The militarised struggle against drug cartels in Mexico that began in 2008 triggered an unprecedented increase in human rights violations against the population which found itself caught between the criminals and the armed forces and police. This in turn led to a mass exodus, with 230,000 people leaving the border region between 2007 and 2010 and some 20,000 dwellings abandoned. Many of these people had come from other parts of Mexico and returned to their home areas.
An estimated 124,000 people or more of those who decided to move crossed into Texas in the US; in the great majority of cases they had no intention of immigrating into the US before this episode of violence but were forced to flee from fear.
Crossing the border opens up legal issues that people seeking temporary refuge do not imagine. This is important in light of current heated debates in Mexico over internal displacement resulting from violence in the country. Crossing the border seems not to be a strategic choice but a practical one based on geographical proximity. Yet by doing so these people simply disappear from the IDP statistics, seeming to have joined the millions of Mexicans who have emigrated over many decades because of poverty and insecurity. In this way the problem of forced displacement is minimised and neutralised.

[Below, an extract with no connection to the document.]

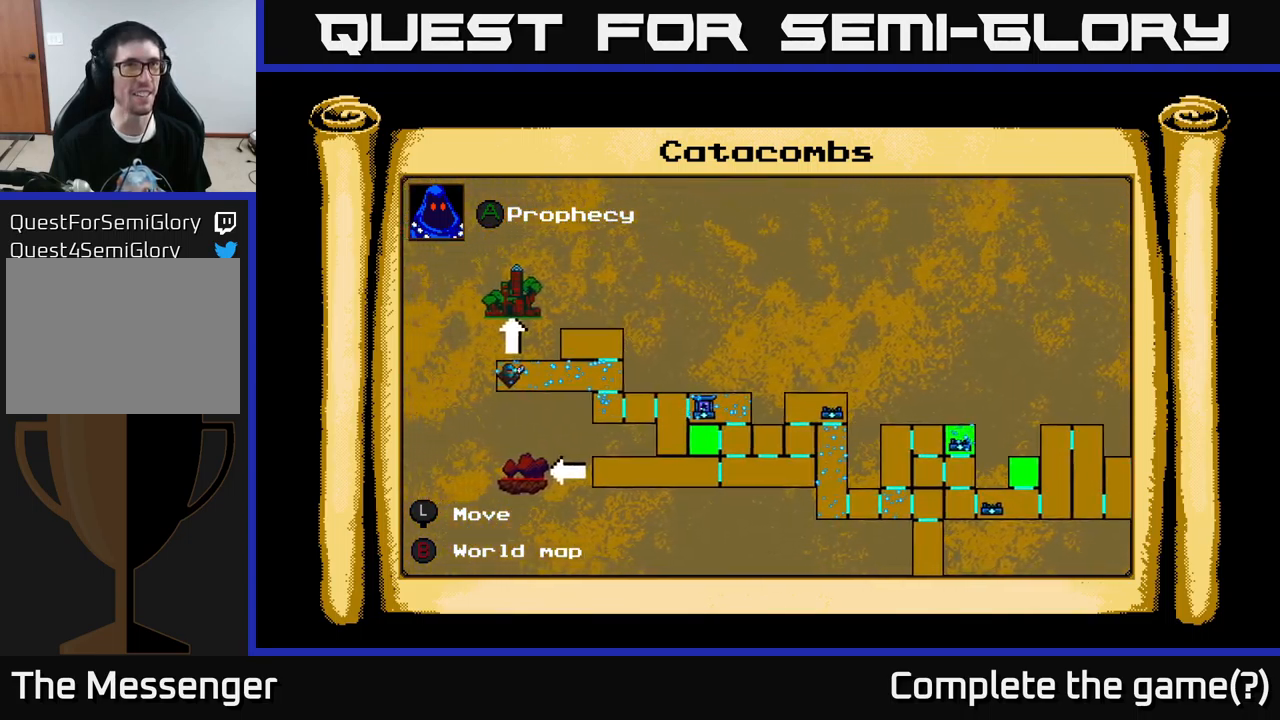
{"buttons": ["DPAD_LEFT"], "left_stick": "center", "right_stick": "center", "events": [[267, "DPAD_DOWN", "down"], [283, "DPAD_LEFT", "up"], [417, "DPAD_LEFT", "down"], [433, "DPAD_DOWN", "up"]]}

In 2009, there were 254 Mexican asylum seekers in the US. In 2010 there were 2,973, and in 2011 6,133 of whom only 104 – 2% of those requesting it – were granted asylum.

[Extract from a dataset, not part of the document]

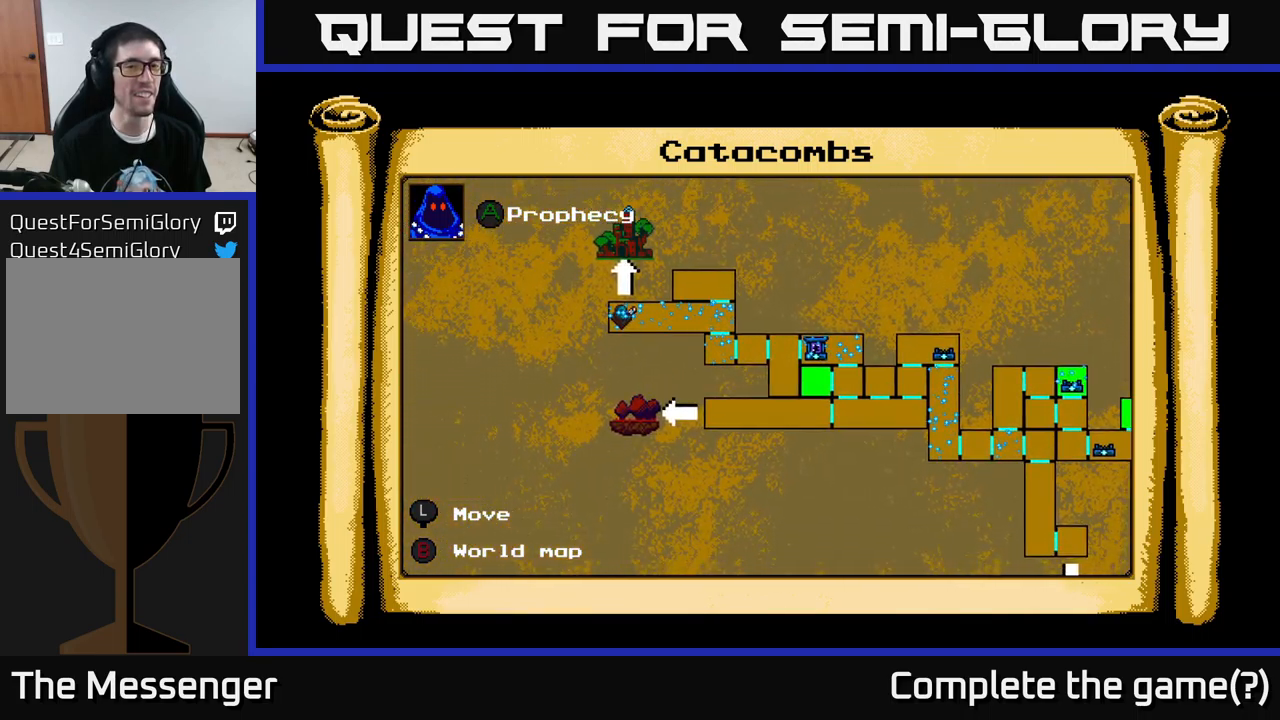
{"buttons": [], "left_stick": "center", "right_stick": "center", "events": [[67, "DPAD_UP", "down"], [117, "DPAD_LEFT", "up"], [200, "DPAD_UP", "up"]]}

In mid-2012 a group formed in the US calling themselves ‘Mexicans in Exile’. Some 160 people decided that, having fled assassinations, extortion, disappearances and fear, rather than remain isolated and maintain a low profile a better strategy would be to publicly and visibly seek political asylum on the grounds that their cases had political bases. Banding together in response to a situation of this seriousness gives people strength and confidence, and provides emotional, social and – above all – legal and political support.
Mexicans in Exile empowers its members and allows them to transcend the personal, demanding international justice for their situation in recognition of the difference between migrating out of fear and seeking political asylum.